[Task requirements] Transcribe the material verbatim, starting at its first line and stopping once the line containing "This feature is" has been given; no picture should appear.

[Supplied entries]
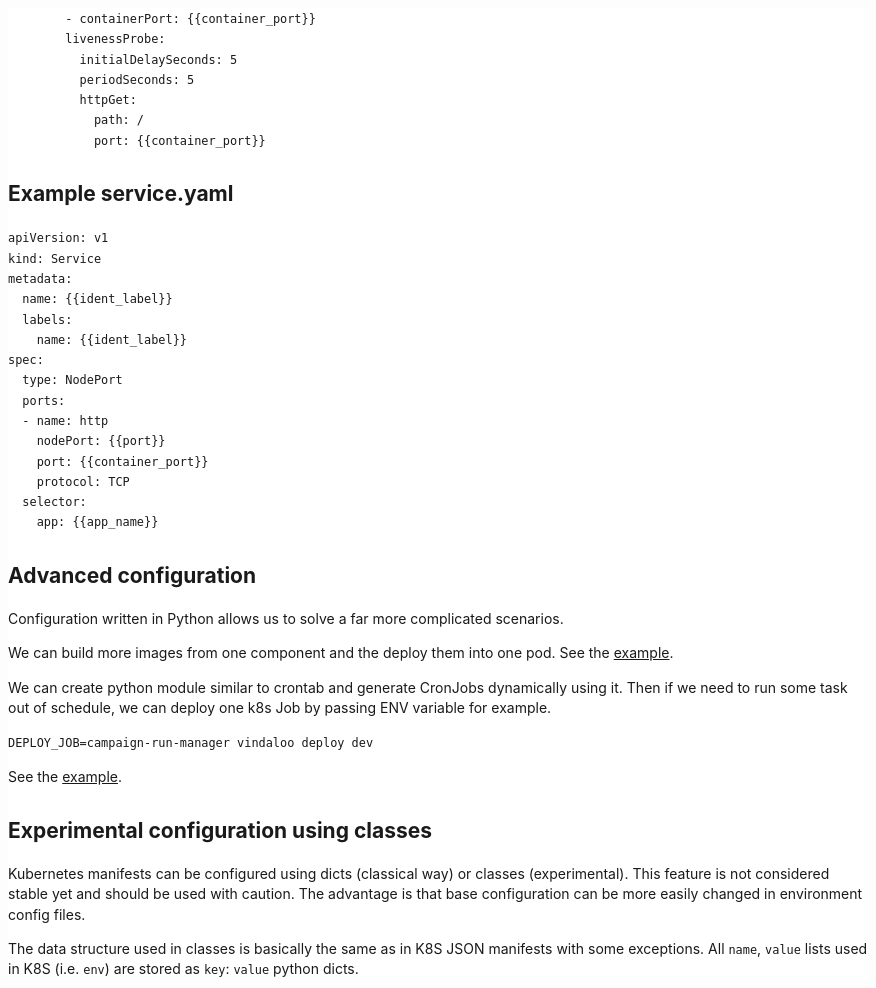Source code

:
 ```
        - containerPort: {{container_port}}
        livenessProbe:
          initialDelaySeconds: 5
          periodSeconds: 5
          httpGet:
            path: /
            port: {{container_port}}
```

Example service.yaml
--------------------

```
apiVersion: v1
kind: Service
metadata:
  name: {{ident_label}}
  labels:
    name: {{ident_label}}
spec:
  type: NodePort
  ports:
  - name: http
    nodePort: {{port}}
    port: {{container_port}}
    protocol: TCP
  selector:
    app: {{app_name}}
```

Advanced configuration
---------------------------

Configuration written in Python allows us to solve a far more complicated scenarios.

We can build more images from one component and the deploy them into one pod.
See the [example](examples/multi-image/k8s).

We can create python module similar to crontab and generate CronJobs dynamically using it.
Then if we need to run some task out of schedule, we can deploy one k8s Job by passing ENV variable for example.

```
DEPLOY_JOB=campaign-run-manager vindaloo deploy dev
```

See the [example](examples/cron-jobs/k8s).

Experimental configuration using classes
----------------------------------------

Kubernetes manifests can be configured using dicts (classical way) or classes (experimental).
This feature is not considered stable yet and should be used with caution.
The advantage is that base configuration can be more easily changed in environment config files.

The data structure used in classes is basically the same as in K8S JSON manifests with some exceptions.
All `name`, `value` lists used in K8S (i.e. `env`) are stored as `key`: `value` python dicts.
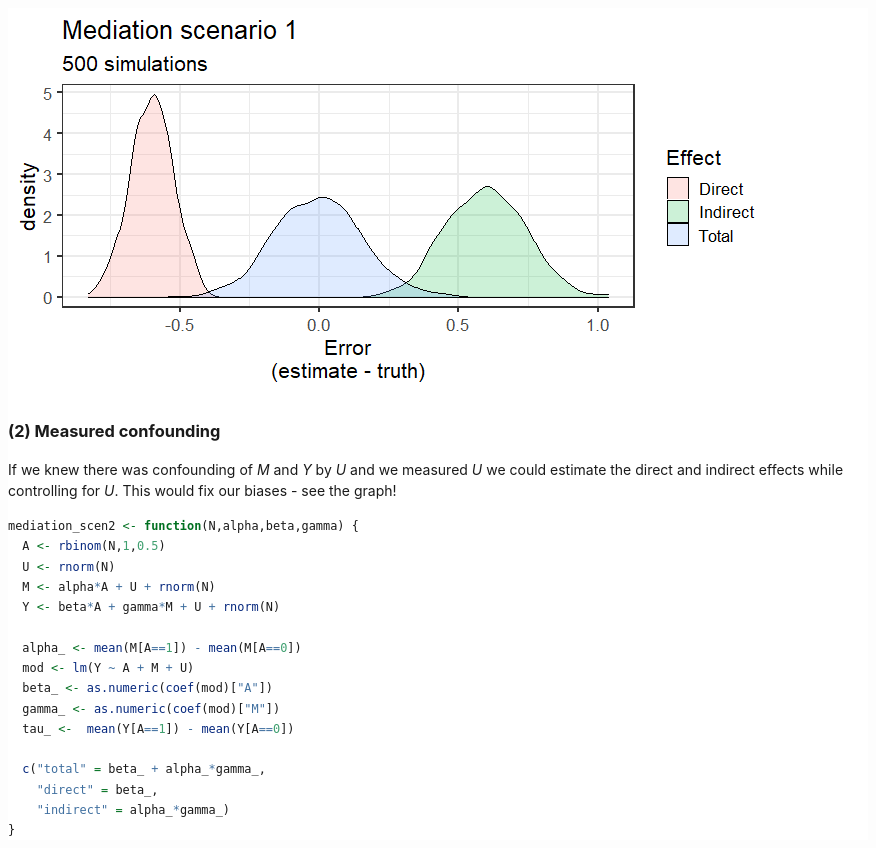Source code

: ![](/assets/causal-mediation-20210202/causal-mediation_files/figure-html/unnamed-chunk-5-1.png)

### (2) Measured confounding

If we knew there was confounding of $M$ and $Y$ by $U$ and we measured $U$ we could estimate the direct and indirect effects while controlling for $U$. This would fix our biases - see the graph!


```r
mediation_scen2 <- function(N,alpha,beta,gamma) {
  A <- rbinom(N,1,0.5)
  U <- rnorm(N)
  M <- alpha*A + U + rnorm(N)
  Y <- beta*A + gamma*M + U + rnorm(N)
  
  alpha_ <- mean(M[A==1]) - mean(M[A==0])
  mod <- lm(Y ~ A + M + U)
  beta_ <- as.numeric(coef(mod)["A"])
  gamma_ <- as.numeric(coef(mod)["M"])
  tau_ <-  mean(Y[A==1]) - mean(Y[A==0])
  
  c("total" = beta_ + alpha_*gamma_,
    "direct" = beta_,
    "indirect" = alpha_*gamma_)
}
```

[Answer to the exercise]
Source code

:
 ```
        - containerPort: {{container_port}}
        livenessProbe:
          initialDelaySeconds: 5
          periodSeconds: 5
          httpGet:
            path: /
            port: {{container_port}}
```

Example service.yaml
--------------------

```
apiVersion: v1
kind: Service
metadata:
  name: {{ident_label}}
  labels:
    name: {{ident_label}}
spec:
  type: NodePort
  ports:
  - name: http
    nodePort: {{port}}
    port: {{container_port}}
    protocol: TCP
  selector:
    app: {{app_name}}
```

Advanced configuration
---------------------------

Configuration written in Python allows us to solve a far more complicated scenarios.

We can build more images from one component and the deploy them into one pod.
See the [example](examples/multi-image/k8s).

We can create python module similar to crontab and generate CronJobs dynamically using it.
Then if we need to run some task out of schedule, we can deploy one k8s Job by passing ENV variable for example.

```
DEPLOY_JOB=campaign-run-manager vindaloo deploy dev
```

See the [example](examples/cron-jobs/k8s).

Experimental configuration using classes
----------------------------------------

Kubernetes manifests can be configured using dicts (classical way) or classes (experimental).
This feature is not considered stable yet and should be used with caution.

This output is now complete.